[ASSIGNED TASK]
Beginning at the line that includes "middle mcp: (1483, 1282)" in the entries below, print each line exactly as it appears, through the last one.

DATA FOR THIS TASK: Begin

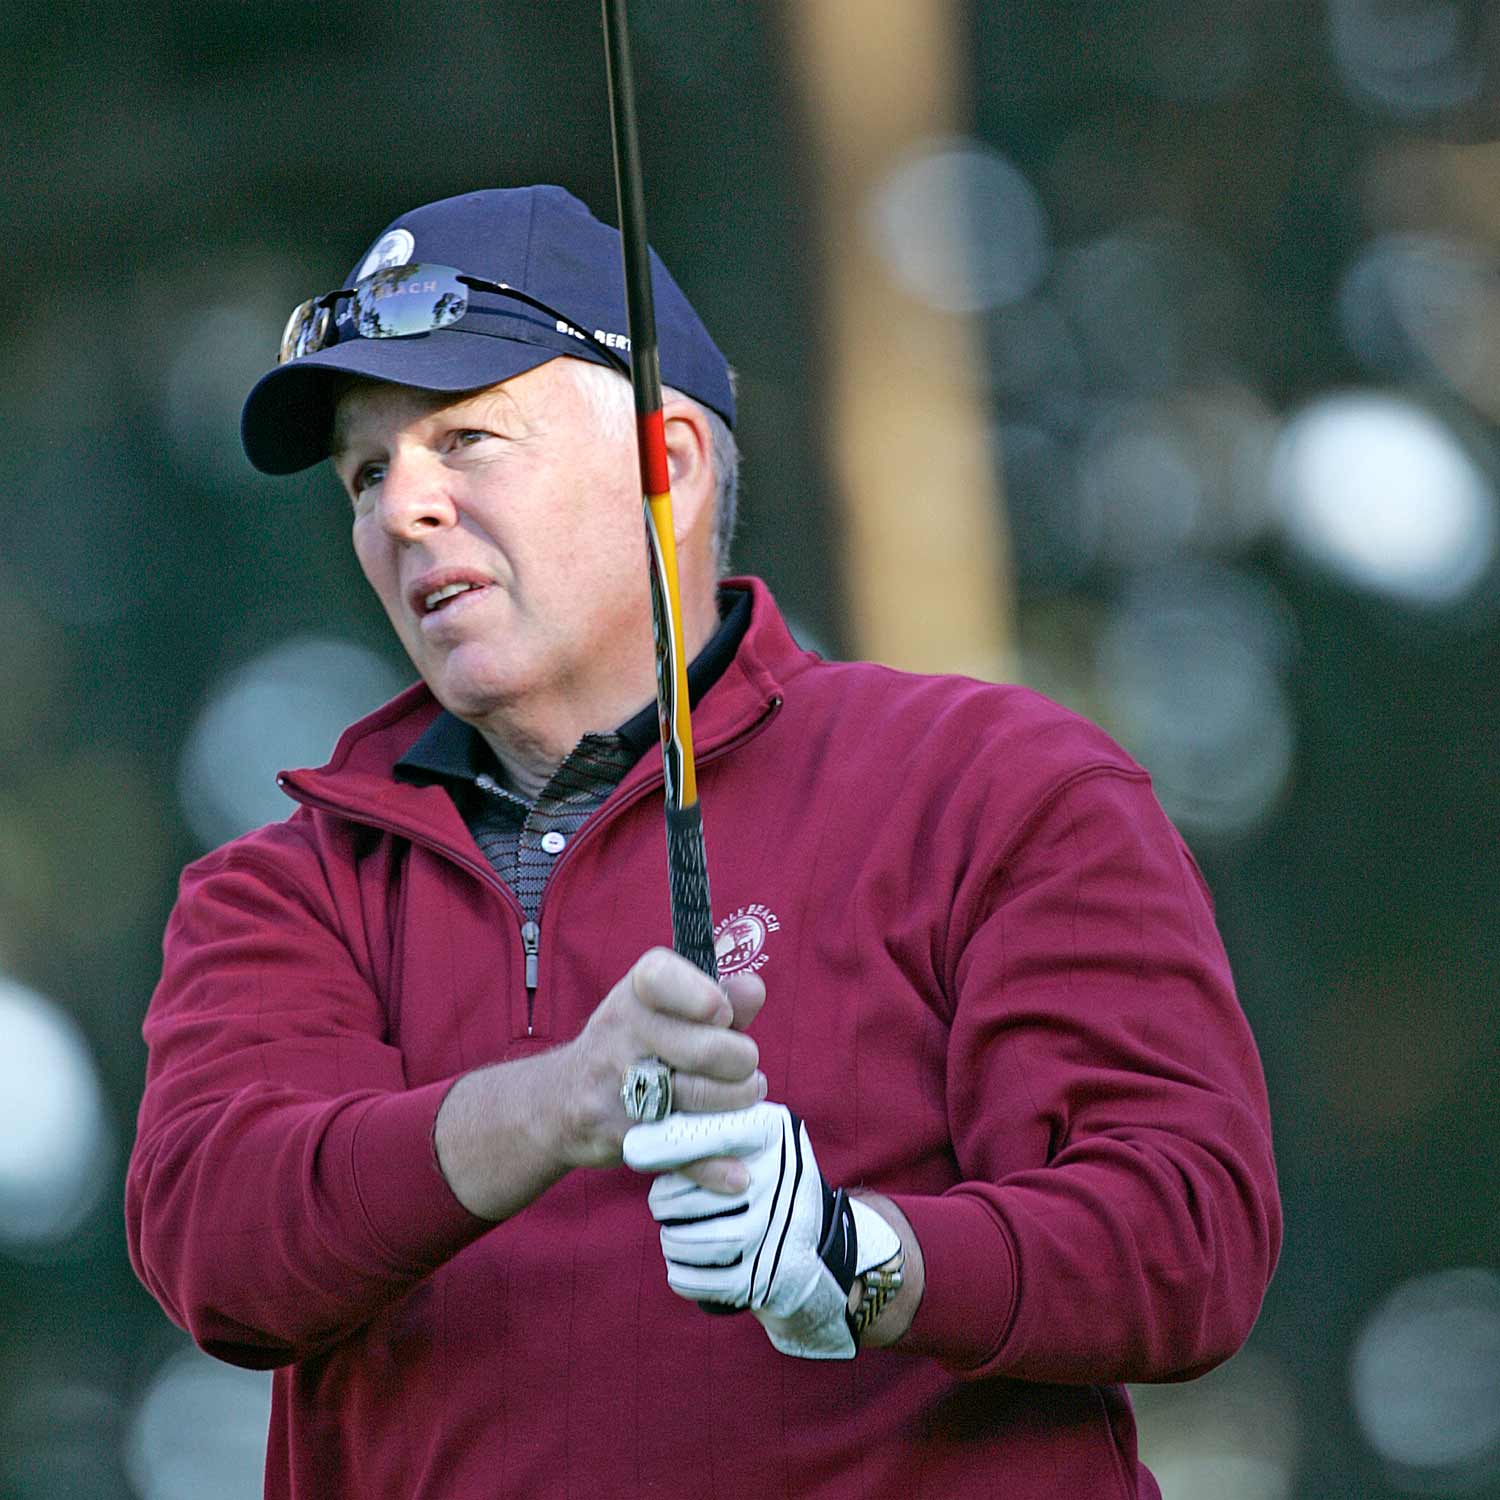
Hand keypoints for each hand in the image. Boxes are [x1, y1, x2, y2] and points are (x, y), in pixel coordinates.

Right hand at [557, 948, 764, 1174]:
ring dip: (737, 1104)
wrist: (560, 1101)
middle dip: (742, 1062)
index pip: (663, 978)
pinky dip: (715, 1165)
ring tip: (737, 1098)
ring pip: (703, 1100)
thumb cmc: (636, 1043)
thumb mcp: (669, 1010)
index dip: (703, 997)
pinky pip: (684, 1152)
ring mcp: (618, 1088)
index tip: (720, 1013)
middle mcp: (620, 1034)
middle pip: (708, 1050)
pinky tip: (735, 1171)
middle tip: (742, 1066)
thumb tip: (754, 989)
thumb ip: (721, 998)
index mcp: (636, 993)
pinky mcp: (624, 1137)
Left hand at [624, 1102, 900, 1359]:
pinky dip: (681, 1272)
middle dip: (663, 1201)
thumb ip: (711, 1123)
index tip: (632, 1150)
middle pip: (688, 1195)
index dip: (666, 1145)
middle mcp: (779, 1182)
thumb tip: (640, 1134)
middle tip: (662, 1201)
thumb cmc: (767, 1178)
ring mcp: (771, 1234)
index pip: (710, 1137)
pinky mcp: (762, 1279)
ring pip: (688, 1241)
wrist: (813, 1245)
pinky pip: (697, 1279)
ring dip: (671, 1239)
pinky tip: (682, 1262)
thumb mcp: (757, 1135)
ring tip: (673, 1231)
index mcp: (774, 1135)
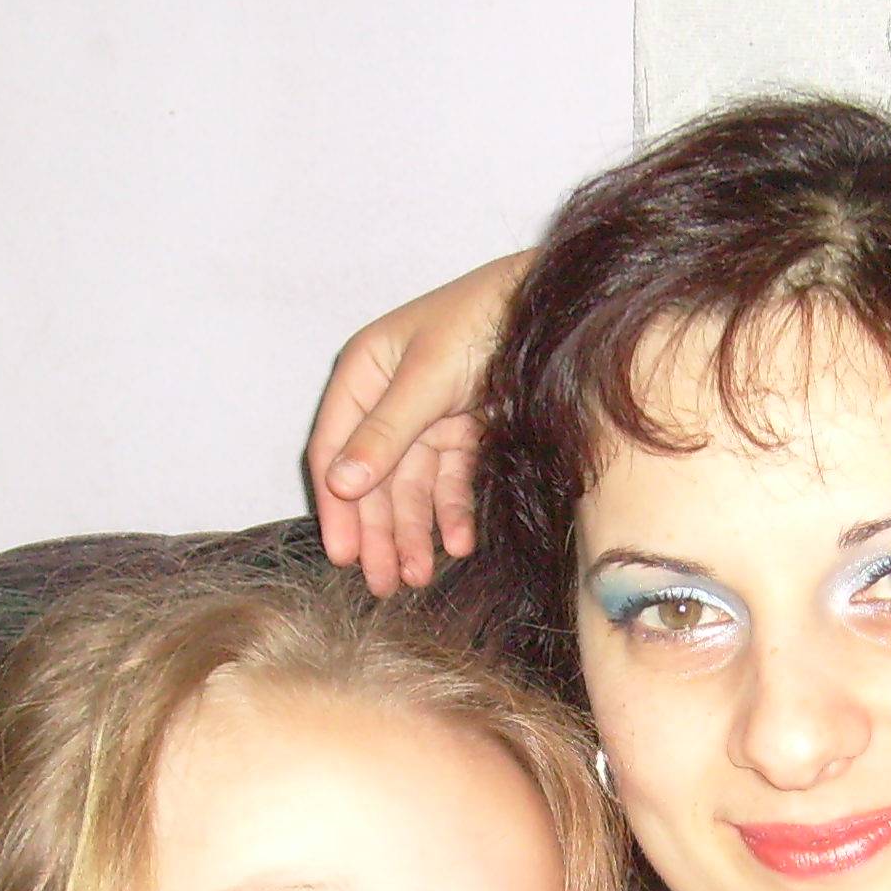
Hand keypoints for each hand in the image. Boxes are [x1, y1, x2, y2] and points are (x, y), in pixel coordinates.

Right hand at [303, 251, 530, 592]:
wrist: (554, 307)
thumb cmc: (483, 320)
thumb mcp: (427, 377)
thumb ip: (386, 432)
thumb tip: (339, 484)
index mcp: (365, 373)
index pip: (335, 449)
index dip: (337, 505)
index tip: (342, 554)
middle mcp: (391, 398)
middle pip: (374, 478)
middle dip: (378, 531)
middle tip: (381, 584)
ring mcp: (431, 417)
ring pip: (413, 487)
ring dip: (413, 532)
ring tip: (417, 577)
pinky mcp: (469, 431)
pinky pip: (452, 481)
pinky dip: (453, 513)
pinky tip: (458, 545)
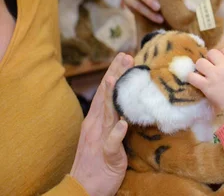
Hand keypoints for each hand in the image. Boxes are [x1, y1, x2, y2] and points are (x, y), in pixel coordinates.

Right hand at [69, 53, 133, 195]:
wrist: (82, 190)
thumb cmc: (97, 165)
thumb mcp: (106, 138)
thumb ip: (113, 122)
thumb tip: (126, 107)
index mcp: (96, 122)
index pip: (106, 93)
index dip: (115, 74)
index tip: (124, 57)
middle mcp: (95, 127)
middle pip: (106, 96)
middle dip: (115, 75)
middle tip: (126, 55)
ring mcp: (99, 141)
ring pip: (107, 114)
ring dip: (112, 96)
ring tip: (118, 78)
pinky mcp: (107, 156)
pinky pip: (112, 144)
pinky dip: (117, 133)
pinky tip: (123, 123)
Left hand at [188, 47, 223, 118]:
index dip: (223, 54)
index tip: (221, 61)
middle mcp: (223, 66)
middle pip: (212, 53)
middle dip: (210, 58)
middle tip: (211, 66)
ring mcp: (213, 75)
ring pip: (200, 62)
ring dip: (200, 66)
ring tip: (202, 72)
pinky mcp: (206, 85)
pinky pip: (192, 76)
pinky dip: (192, 77)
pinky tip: (195, 80)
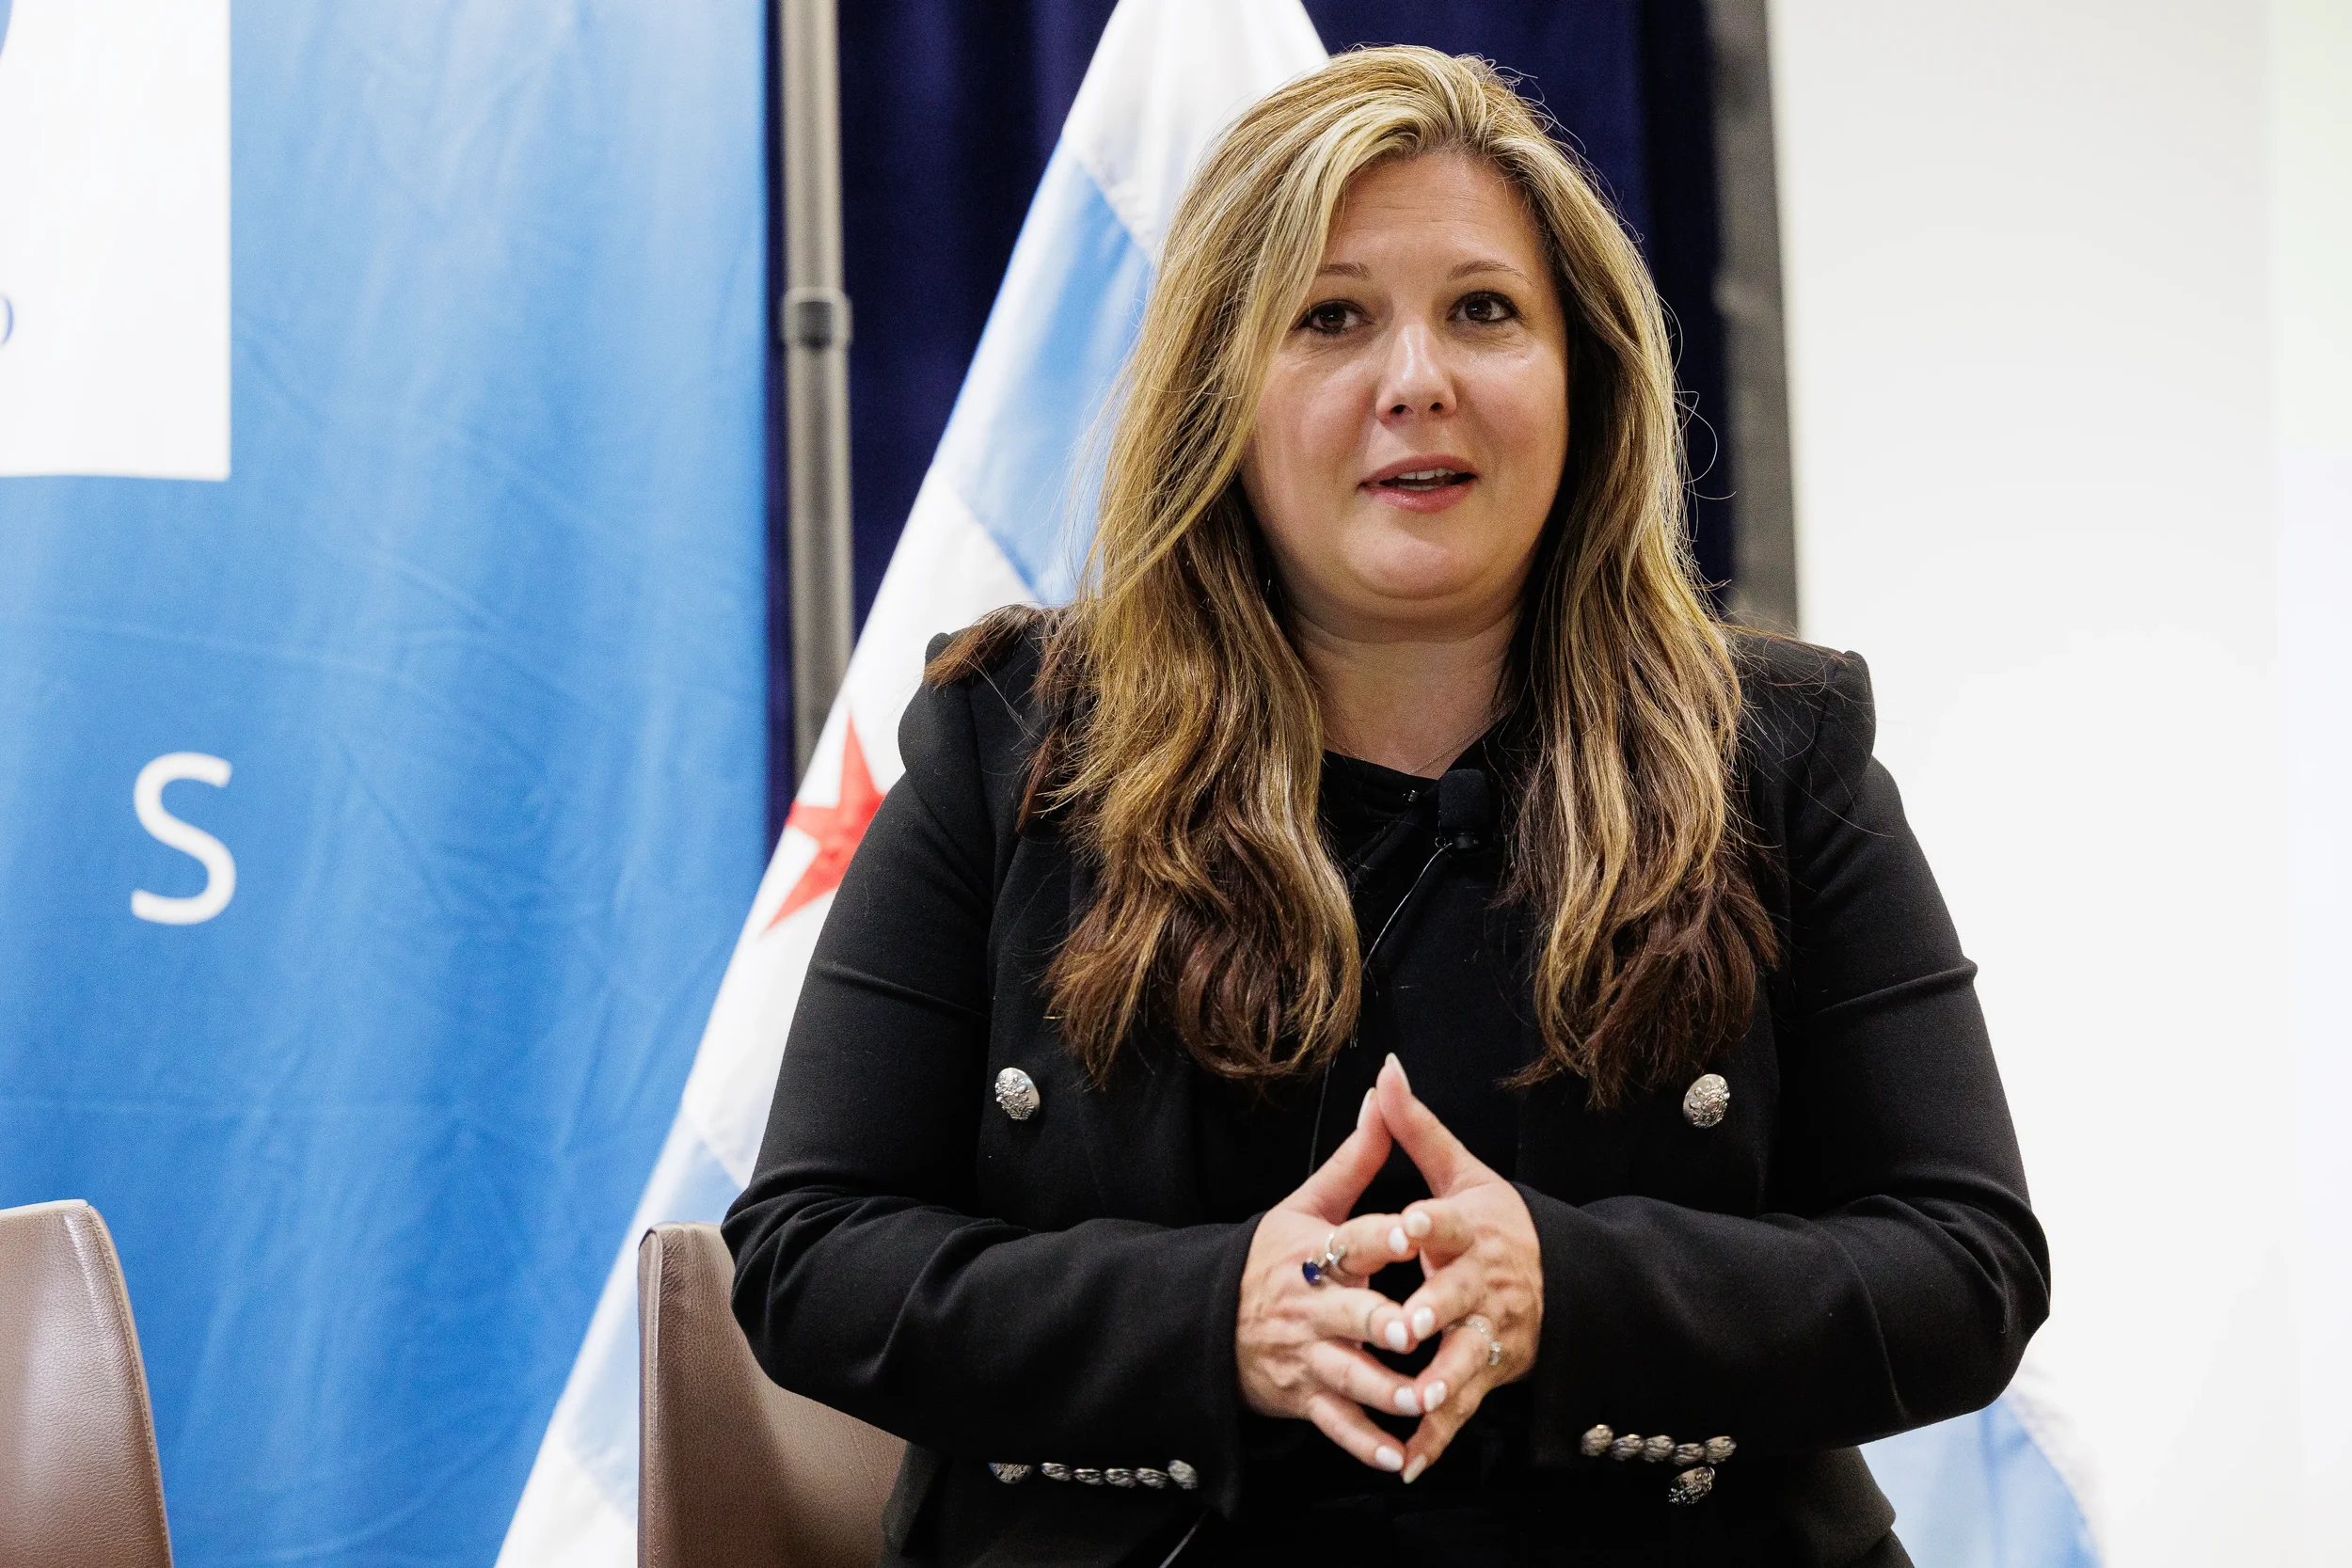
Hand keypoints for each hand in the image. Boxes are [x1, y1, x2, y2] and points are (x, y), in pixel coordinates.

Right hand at [1236, 1088, 1436, 1475]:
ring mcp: (1306, 1356)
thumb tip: (1386, 1093)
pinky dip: (1365, 1442)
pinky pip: (1335, 1424)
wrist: (1210, 1320)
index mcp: (1313, 1252)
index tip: (1415, 1230)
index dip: (1383, 1236)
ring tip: (1421, 1399)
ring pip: (1349, 1377)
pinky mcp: (1304, 1397)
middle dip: (1381, 1323)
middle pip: (1350, 1315)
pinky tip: (1397, 1455)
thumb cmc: (1272, 1257)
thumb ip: (1356, 1158)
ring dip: (1386, 1392)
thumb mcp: (1306, 1203)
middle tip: (1415, 1329)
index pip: (1352, 1239)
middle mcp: (1309, 1306)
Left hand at [1376, 1055, 1544, 1483]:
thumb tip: (1385, 1069)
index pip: (1449, 1222)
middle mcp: (1483, 1282)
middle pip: (1455, 1296)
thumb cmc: (1493, 1222)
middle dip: (1432, 1311)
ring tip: (1418, 1397)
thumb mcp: (1463, 1172)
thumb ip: (1416, 1128)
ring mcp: (1488, 1331)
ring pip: (1464, 1358)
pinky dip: (1436, 1438)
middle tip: (1403, 1325)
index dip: (1430, 1223)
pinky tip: (1409, 1458)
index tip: (1409, 1222)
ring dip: (1442, 1380)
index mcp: (1470, 1229)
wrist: (1557, 1281)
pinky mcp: (1488, 1372)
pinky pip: (1462, 1407)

DATA FOR THIS TASK: End

[EXERCISE ANSWER]
middle mcp: (1483, 1282)
middle pip: (1455, 1296)
thumb cmc: (1493, 1222)
middle dip: (1432, 1311)
ring tip: (1418, 1397)
thumb mcp: (1463, 1172)
thumb ip: (1416, 1128)
ring mcp: (1488, 1331)
ring pip: (1464, 1358)
pinky dip: (1436, 1438)
middle tip: (1403, 1325)
index dip: (1430, 1223)
pinky tip: (1409, 1458)
index tip: (1409, 1222)
ring dip: (1442, 1380)
index mcp: (1470, 1229)
wrist: (1557, 1281)
pinky mcp: (1488, 1372)
pinky pip: (1462, 1407)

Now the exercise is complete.